-- DATASET CONTENT follows --

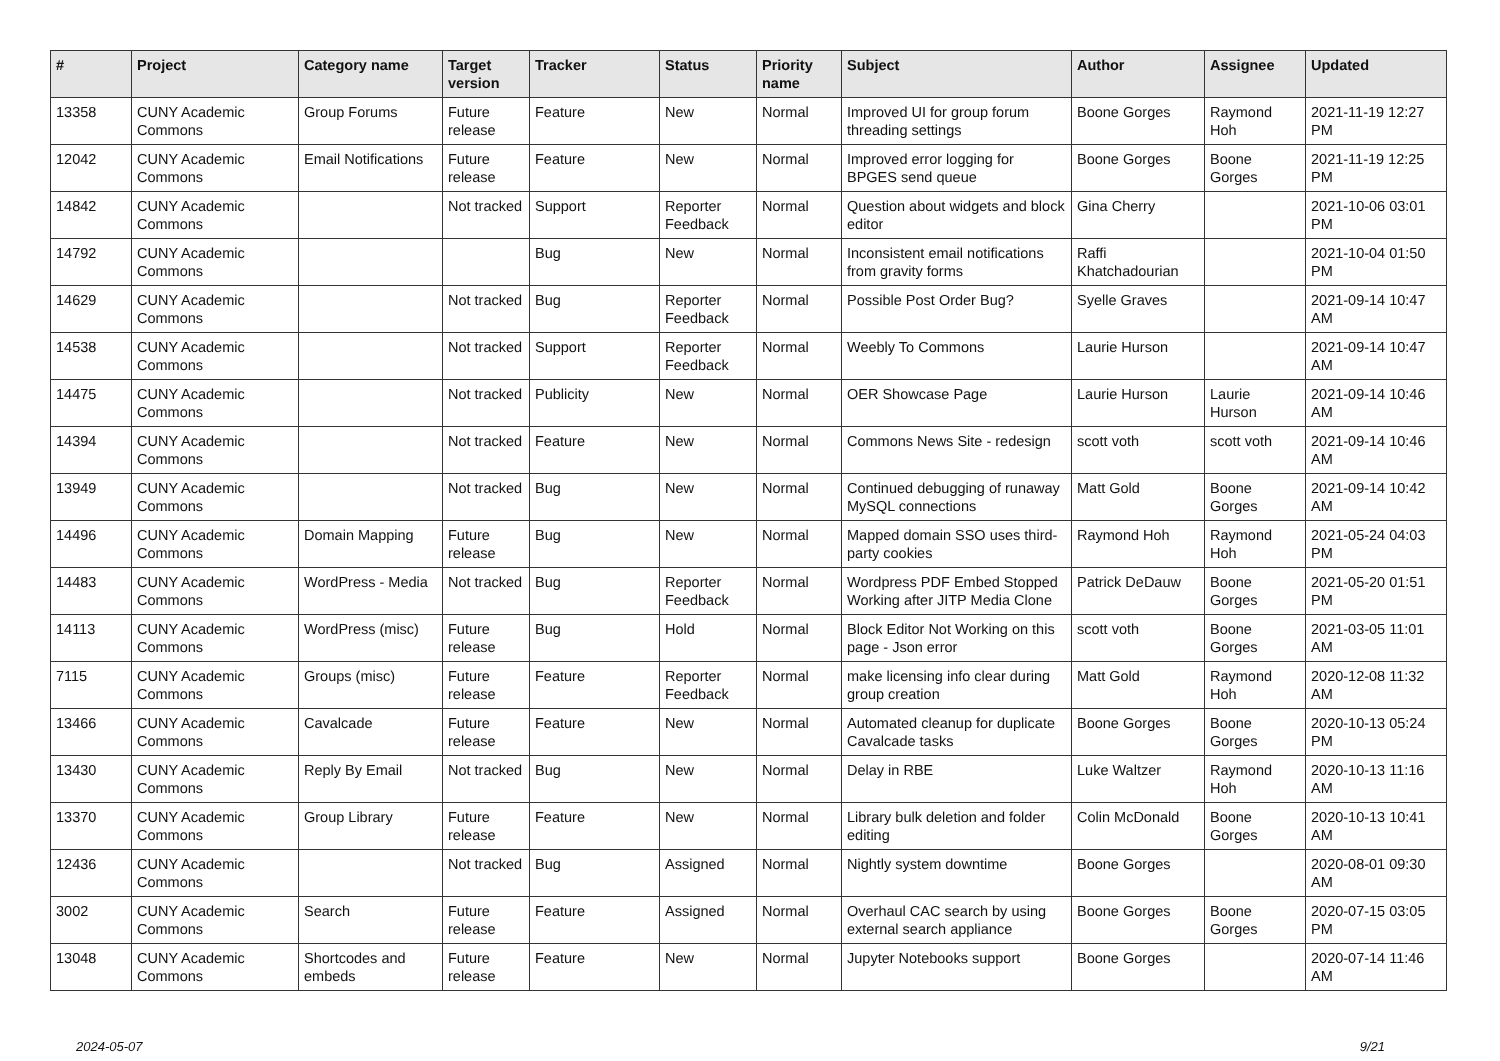| # | Project | Category name | Target version | Tracker | Status | Priority name | Subject | Author | Assignee | Updated |
| --- | --- | --- | --- | --- | --- | --- | --- | --- | --- | --- |
| 13358 | CUNY Academic Commons | Group Forums | Future release | Feature | New | Normal | Improved UI for group forum threading settings | Boone Gorges | Raymond Hoh | 2021-11-19 12:27 PM |
| 12042 | CUNY Academic Commons | Email Notifications | Future release | Feature | New | Normal | Improved error logging for BPGES send queue | Boone Gorges | Boone Gorges | 2021-11-19 12:25 PM |
| 14842 | CUNY Academic Commons | | Not tracked | Support | Reporter Feedback | Normal | Question about widgets and block editor | Gina Cherry | | 2021-10-06 03:01 PM |
| 14792 | CUNY Academic Commons | | | Bug | New | Normal | Inconsistent email notifications from gravity forms | Raffi Khatchadourian | | 2021-10-04 01:50 PM |
| 14629 | CUNY Academic Commons | | Not tracked | Bug | Reporter Feedback | Normal | Possible Post Order Bug? | Syelle Graves | | 2021-09-14 10:47 AM |
| 14538 | CUNY Academic Commons | | Not tracked | Support | Reporter Feedback | Normal | Weebly To Commons | Laurie Hurson | | 2021-09-14 10:47 AM |
| 14475 | CUNY Academic Commons | | Not tracked | Publicity | New | Normal | OER Showcase Page | Laurie Hurson | Laurie Hurson | 2021-09-14 10:46 AM |
| 14394 | CUNY Academic Commons | | Not tracked | Feature | New | Normal | Commons News Site - redesign | scott voth | scott voth | 2021-09-14 10:46 AM |
| 13949 | CUNY Academic Commons | | Not tracked | Bug | New | Normal | Continued debugging of runaway MySQL connections | Matt Gold | Boone Gorges | 2021-09-14 10:42 AM |
| 14496 | CUNY Academic Commons | Domain Mapping | Future release | Bug | New | Normal | Mapped domain SSO uses third-party cookies | Raymond Hoh | Raymond Hoh | 2021-05-24 04:03 PM |
| 14483 | CUNY Academic Commons | WordPress - Media | Not tracked | Bug | Reporter Feedback | Normal | Wordpress PDF Embed Stopped Working after JITP Media Clone | Patrick DeDauw | Boone Gorges | 2021-05-20 01:51 PM |
| 14113 | CUNY Academic Commons | WordPress (misc) | Future release | Bug | Hold | Normal | Block Editor Not Working on this page - Json error | scott voth | Boone Gorges | 2021-03-05 11:01 AM |
| 7115 | CUNY Academic Commons | Groups (misc) | Future release | Feature | Reporter Feedback | Normal | make licensing info clear during group creation | Matt Gold | Raymond Hoh | 2020-12-08 11:32 AM |
| 13466 | CUNY Academic Commons | Cavalcade | Future release | Feature | New | Normal | Automated cleanup for duplicate Cavalcade tasks | Boone Gorges | Boone Gorges | 2020-10-13 05:24 PM |
| 13430 | CUNY Academic Commons | Reply By Email | Not tracked | Bug | New | Normal | Delay in RBE | Luke Waltzer | Raymond Hoh | 2020-10-13 11:16 AM |
| 13370 | CUNY Academic Commons | Group Library | Future release | Feature | New | Normal | Library bulk deletion and folder editing | Colin McDonald | Boone Gorges | 2020-10-13 10:41 AM |
| 12436 | CUNY Academic Commons | | Not tracked | Bug | Assigned | Normal | Nightly system downtime | Boone Gorges | | 2020-08-01 09:30 AM |
| 3002 | CUNY Academic Commons | Search | Future release | Feature | Assigned | Normal | Overhaul CAC search by using external search appliance | Boone Gorges | Boone Gorges | 2020-07-15 03:05 PM |
| 13048 | CUNY Academic Commons | Shortcodes and embeds | Future release | Feature | New | Normal | Jupyter Notebooks support | Boone Gorges | | 2020-07-14 11:46 AM |
2024-05-07 9/21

-- DATASET CONTENT concluded --

● **EXERCISE BRIEF**
Using the entries, count the lines that hold the string "Laurie"; nothing but the number is needed.

● **RESULT OF THE EXERCISE**
2